Review by Derrick Carter
Running Time: 2 hours 21 minutes
MPAA Rating: Not Rated
(Japanese with English subtitles)
Directed by: Shusuke Kaneko
Written by: Tetsuya Oishi
(based on the manga DEATH NOTE by Tsugumi Ohba & Takeshi Obata)
Starring: Tatsuya Fujiwara, Kenichi Matsuyama, Erika Toda, Shidou Nakamura, Shinnosuke Ikehata, Shunji Fujimura & Takeshi Kaga
The first DEATH NOTE was guaranteed financial success from the get-go, so Warner Bros. Japan had already greenlit a sequel to be released mere months after that first chapter. DEATH NOTE II: THE LAST NAME serves as the second half of the story of Light, L, death gods, and a supernatural notebook. This sequel is loaded with smart twists and unexpected turns, though it falls a step beneath the first film due to some unbalanced pacing and (still) shoddy animation on the death gods. Still, THE LAST NAME concludes this compelling fantasy-mystery in a satisfying manner.
Picking up immediately after the events of the first film, Light Yagami (Tatsuya Fujiwara) has made his way into the top-secret team that’s investigating supernatural serial killer “Kira.” This seems to be a great decision on Light’s part because he can throw the team further off his trail. However, things get complicated when a second Death Note is dropped by a different death god and new supernatural serial killer appears. Light soon finds himself hooking up with pop-star-turned-“Kira 2” Misa (Erika Toda) and struggling to keep the ever-suspicious L (Kenichi Matsuyama) at bay. Also, Light’s growing darkness and twisted morals continue to lead him down a darker-than-expected path.
DEATH NOTE II: THE LAST NAME runs 20 minutes longer than its predecessor. The first DEATH NOTE had loads of material to pack into its two-hour running time. Light honed his deadly abilities, learned about the rules of the Death Note, and tried to evade capture through murderous schemes. This sequel has the second “Kira” and people manipulating each other. Don’t get me wrong, it’s a blast to watch as Light manipulates L, L manipulates Light, they both manipulate Misa, and even the death gods manipulate each other and are manipulated by humans. However, there’s a noticeably dull stretch of story during the film’s middle section. It’s not that this section is bad, it just isn’t quite as exciting as everything else around it.
One subplot (involving a vengeful news employee) also seems wildly out-of-place and you may question what it’s even doing within the confines of this second DEATH NOTE film (as it almost seems like material for DEATH NOTE 3). However, the script smartly ties this into the rest of the plot because new rules and revelations work their way into the material. Much like the first film, you’ll have to pay attention to details and keep your eyes on the screen. Pretty much everything has a purpose and it’s easy to get lost in the complicated web of death and deceit that comes to a climax in the whopping final third. The last act is loaded with huge shocks and corpses. At least two or three of them will likely take the viewer by surprise.

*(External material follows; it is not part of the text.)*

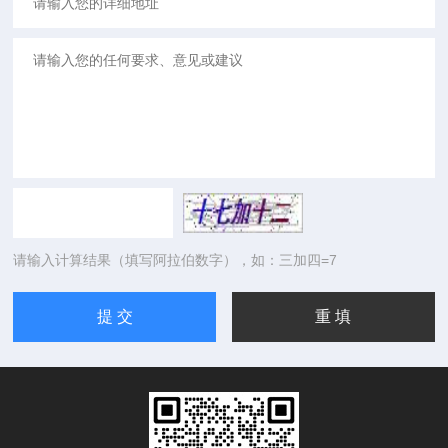
请输入计算结果（填写阿拉伯数字），如：三加四=7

Tatsuya Fujiwara and Kenichi Matsuyama fit their roles perfectly. The film also revels in placing these two opposing geniuses in the same room and milking the tension for all it’s worth. You get the sense that they both want to kill each other at any given moment, but are stuck constantly searching for the perfect opportunity to do so. Takeshi Kaga is once again wasted as Light’s bland detective father, though the script does try to flesh out his character in cool ways. Sadly, these efforts are too little, too late. Shidou Nakamura still seems to be having a blast as the voice of Light’s death god friend Ryuk, even if this character’s animation still looks cheesy as hell.

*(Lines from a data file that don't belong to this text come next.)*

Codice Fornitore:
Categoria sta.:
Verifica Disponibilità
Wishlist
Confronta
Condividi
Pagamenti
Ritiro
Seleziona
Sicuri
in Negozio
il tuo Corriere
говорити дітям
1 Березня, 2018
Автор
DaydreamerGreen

This sequel’s newcomers are Misa and her death god guardian Rem. Erika Toda’s Misa was briefly glimpsed in the background of the first DEATH NOTE, but she makes her way into the main proceedings as a different kind of supernatural serial killer. At times, Toda’s Misa seems wildly unstable (killing innocent folks at the drop of a dime), other times she’s ditzy as she desperately attempts to woo Light, and she also maintains a shred of a moral compass. This might sound inconsistent, but Toda sells her unusual antagonist (towards both Light and L) as a complicated character. Shinnosuke Ikehata also lends his voice to the shoddily animated Rem, creating an antagonist (again, for both Light and L) who has different motives than Ryuk’s desire for amusement.
DEATH NOTE II: THE LAST NAME is a marginal step beneath the first DEATH NOTE. This sequel has loads of smart twists and turns, a constant battle of wits between two compelling main characters, and brings interesting new players/rules into the proceedings, but it also suffers from messy pacing and cheap-looking animation. If you liked DEATH NOTE, you’ll likely have a good time watching this sequel. DEATH NOTE II: THE LAST NAME serves as a nice closer to the series’ main plot, which has since milked itself for two more movies (a spin-off and a sequel) and a miniseries (none of which I plan on reviewing). If you want something weird, smart, and entertaining, I highly recommend checking out both DEATH NOTE films.